Provided data:
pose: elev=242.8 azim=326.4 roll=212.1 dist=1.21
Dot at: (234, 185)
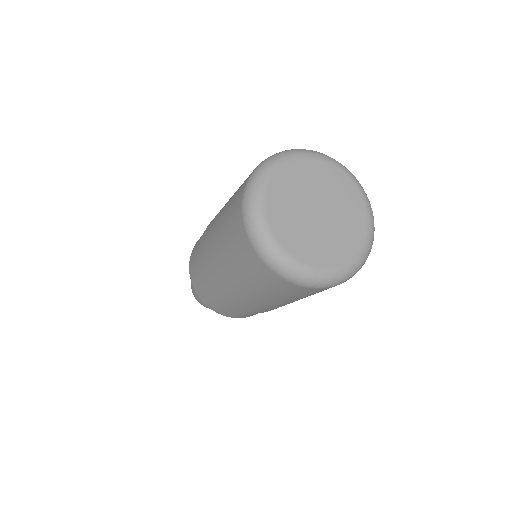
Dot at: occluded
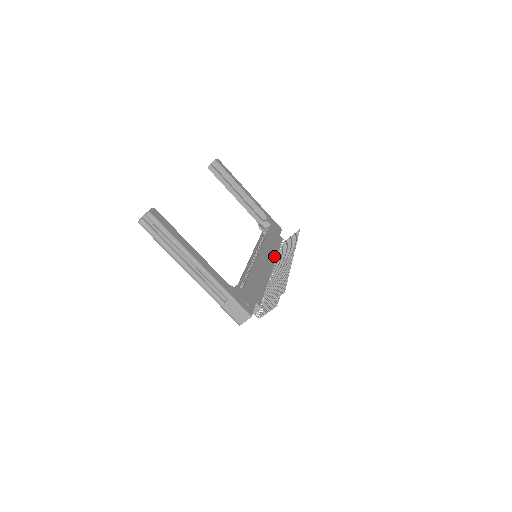
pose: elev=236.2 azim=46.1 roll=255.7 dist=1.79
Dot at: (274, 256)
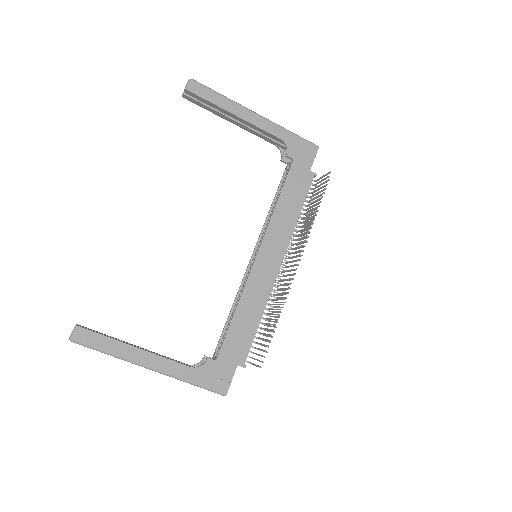
Dot at: (287, 237)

Work required:
Reproduce the lines of the listing verbatim, from the line containing "pose: elev=236.2 azim=46.1" through the end of the listing, with both ends included. Omit the pictures from your answer.

Complete output:
pose: elev=236.2 azim=46.1 roll=255.7 dist=1.79
Dot at: (274, 256)
Dot at: (287, 237)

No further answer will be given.